A Longtime Tool of the Community

October 1, 2013
By Lewis Shepherd

Point-Counterpoint: Is Big Data the Way Ahead for Intelligence?

What do modern intelligence agencies run on? They are internal combustion engines burning pipelines of data, and the more fuel they burn the better their mileage. Analysts and decision makers are the drivers of these vast engines; but to keep them from hoofing it, we need big data.
The intelligence community necessarily has been a pioneer in big data since inception, as both were conceived during the decade after World War II. The intelligence community and big data science always have been intertwined because of their shared goal: producing and refining information describing the world around us, for important and utilitarian purposes.

Let’s stipulate that today’s big-data mantra is overhyped. Too many technology vendors are busily rebranding storage or analytics as “big data systems” under the gun from their marketing departments. That caricature rightly is derided by both information technology cognoscenti and non-techie analysts.

I personally understand the disdain for machines, as I had the archetypal humanities background and was once a leather-elbow-patched tweed-jacketed Kremlinologist, reading newspapers and human intelligence (HUMINT) for my data. I stared into space a lot, pondering the Chernenko-Gorbachev transition. Yet as Silicon Valley’s information revolution transformed modern business, media, and social behavior across the globe, I learned to keep up—and so has the intelligence community.

Twitter may be new, but the intelligence community is no Johnny-come-lately in big data. U.S. government funding of computing research in the 1940s and 1950s stretched from World War II’s radar/countermeasures battles to the elemental electronic intelligence (ELINT) and signals intelligence (SIGINT) research at Stanford and MIT, leading to the U-2 and OXCART (ELINT/image intelligence platforms) and the Sunnyvale roots of the National Reconnaissance Office.

In all this effort to analyze massive observational traces and electronic signatures, big data was the goal and the bounty.

War planning and peacetime collection were built on collection of ever more massive amounts of data from technical platforms. These told the United States what the Soviets could and could not do—and therefore where we should and should not fly, or aim, or collect. And all along, the development of analog and then digital computers to answer those questions, from Vannevar Bush through George Bush, was fortified by massive government investment in big data technology for military and intelligence applications.

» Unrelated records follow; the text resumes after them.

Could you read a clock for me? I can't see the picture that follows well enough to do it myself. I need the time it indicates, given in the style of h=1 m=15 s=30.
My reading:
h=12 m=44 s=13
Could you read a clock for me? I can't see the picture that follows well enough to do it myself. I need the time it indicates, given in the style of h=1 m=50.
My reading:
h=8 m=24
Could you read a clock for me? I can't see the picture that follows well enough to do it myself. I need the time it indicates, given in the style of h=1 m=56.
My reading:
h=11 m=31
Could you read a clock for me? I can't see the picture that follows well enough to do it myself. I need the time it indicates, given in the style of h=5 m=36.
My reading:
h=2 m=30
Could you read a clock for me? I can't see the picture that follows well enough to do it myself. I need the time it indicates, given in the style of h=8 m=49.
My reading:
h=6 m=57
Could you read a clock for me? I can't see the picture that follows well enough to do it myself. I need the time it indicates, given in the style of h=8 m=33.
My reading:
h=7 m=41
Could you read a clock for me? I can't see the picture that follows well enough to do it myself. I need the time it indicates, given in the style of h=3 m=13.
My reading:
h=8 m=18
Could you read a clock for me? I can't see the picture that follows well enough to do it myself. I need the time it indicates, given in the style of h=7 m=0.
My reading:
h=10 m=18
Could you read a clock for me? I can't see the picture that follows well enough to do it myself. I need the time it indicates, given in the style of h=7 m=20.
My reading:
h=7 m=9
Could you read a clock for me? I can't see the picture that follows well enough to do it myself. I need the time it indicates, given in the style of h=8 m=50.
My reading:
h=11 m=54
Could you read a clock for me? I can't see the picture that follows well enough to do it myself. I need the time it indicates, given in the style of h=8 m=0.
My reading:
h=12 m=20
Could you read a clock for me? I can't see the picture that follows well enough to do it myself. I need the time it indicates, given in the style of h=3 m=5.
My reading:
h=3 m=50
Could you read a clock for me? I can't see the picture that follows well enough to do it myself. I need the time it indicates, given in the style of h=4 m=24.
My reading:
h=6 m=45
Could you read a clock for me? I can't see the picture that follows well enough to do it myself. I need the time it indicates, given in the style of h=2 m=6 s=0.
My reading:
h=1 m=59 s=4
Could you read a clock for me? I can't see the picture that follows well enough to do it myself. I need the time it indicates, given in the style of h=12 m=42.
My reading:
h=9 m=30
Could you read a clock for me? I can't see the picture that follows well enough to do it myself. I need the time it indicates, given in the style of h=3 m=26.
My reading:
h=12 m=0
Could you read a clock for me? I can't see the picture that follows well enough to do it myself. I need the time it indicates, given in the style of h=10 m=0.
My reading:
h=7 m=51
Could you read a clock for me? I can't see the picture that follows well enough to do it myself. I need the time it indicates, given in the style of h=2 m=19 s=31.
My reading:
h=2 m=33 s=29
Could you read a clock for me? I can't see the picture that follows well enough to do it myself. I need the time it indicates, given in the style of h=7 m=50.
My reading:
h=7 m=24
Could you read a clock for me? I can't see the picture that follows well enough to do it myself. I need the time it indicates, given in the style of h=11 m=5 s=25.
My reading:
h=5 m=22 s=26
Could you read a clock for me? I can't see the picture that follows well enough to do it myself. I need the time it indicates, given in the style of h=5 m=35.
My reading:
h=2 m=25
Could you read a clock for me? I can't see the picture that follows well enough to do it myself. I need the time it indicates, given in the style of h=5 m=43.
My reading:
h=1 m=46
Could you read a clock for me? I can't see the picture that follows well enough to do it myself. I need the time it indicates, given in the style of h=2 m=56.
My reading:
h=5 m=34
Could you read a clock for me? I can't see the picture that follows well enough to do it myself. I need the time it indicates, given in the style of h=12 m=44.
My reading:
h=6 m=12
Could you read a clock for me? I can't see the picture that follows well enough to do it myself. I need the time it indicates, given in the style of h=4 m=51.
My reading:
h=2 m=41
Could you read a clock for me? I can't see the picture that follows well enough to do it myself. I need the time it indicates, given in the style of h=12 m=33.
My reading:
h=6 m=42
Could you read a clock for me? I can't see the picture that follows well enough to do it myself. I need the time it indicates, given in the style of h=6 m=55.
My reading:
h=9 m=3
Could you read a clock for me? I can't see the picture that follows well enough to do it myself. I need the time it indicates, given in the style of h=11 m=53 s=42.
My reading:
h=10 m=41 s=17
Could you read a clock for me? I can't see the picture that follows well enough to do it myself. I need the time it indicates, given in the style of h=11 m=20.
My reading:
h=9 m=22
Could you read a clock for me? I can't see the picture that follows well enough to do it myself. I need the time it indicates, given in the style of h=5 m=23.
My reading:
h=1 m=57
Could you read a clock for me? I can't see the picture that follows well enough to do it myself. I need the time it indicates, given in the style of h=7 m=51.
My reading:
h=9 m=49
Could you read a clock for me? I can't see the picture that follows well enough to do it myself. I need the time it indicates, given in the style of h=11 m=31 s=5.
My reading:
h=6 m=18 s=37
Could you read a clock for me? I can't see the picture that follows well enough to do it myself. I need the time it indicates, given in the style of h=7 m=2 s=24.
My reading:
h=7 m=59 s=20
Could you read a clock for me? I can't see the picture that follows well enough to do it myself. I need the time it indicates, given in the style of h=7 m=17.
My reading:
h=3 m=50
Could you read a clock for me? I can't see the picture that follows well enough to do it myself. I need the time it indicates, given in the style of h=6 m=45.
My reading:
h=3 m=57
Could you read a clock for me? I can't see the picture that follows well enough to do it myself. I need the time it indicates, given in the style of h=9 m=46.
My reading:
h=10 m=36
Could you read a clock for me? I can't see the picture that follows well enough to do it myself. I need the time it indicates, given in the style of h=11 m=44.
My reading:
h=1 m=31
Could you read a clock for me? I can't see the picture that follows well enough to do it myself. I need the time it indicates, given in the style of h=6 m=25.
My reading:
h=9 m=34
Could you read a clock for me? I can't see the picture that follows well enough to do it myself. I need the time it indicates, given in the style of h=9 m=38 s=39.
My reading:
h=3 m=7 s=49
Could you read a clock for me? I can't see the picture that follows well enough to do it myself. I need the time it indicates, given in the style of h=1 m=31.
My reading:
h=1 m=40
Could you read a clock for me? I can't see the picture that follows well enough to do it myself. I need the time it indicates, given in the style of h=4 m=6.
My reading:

In today’s parlance, big data typically encompasses just three linked computerized tasks: storing collected data, such as with Amazon’s cloud; finding and retrieving relevant data, as with Bing or Google; and analyzing connections or patterns among the relevant data using powerful web-analytic tools.

The benefit of intelligence community’s early adoption of big data was not just to cryptology, although decrypting enemy secrets would have been impossible without it. More broadly, computational big data horsepower was in use constantly during the Cold War and after, producing intelligence that guided U.S. defense policy and treaty negotiations or verification. Individual analysts formulated requirements for tasked big-data collection with the same intent as when they tasked HUMINT collection: to fill gaps in our knowledge of hidden or emerging patterns of adversary activities.

That’s the sense-making pattern that leads from data to information, to intelligence and knowledge. Humans are good at it, one by one. Murray Feshbach, a little-known U.S. Census Bureau demographic researcher, made astonishing contributions to the intelligence community’s understanding of the crumbling Soviet economy and its sociopolitical implications by studying reams of infant-mortality statistics and noticing patterns of missing data. Humans can provide that insight brilliantly, but at the speed of hand-eye coordination.

Machines make a passable rote attempt, but at blistering speed, and they do not balk at repetitive mind-numbing data volume. Amid the data, patterns emerge. Today’s Feshbachs want an Excel spreadsheet or Hadoop table at hand so they are not limited to the data they can carry reasonably in their mind’s eye.

To cite a recent joint research paper from Microsoft Research and MIT, “Big data is notable not because of its size but because of its relationality to other data. Due to efforts to mine and aggregate data, big data is fundamentally networked. Its value comes from the patterns that can be derived by making connections between pieces of data, about an individual, about individuals in relation to others, about groups of people, or simply about the structure of information itself.” That reads like a subset of core requirements for intelligence community analysis, whether social or military, tactical or strategic.

The synergy of human and machine for knowledge work is much like modern agricultural advances—why would a farmer today want to trudge behind an ox-pulled plow? There is no zero-sum choice to be made between technology and analysts, and the relationship between chief information officers and managers of analysts needs to be nurtured, not cleaved.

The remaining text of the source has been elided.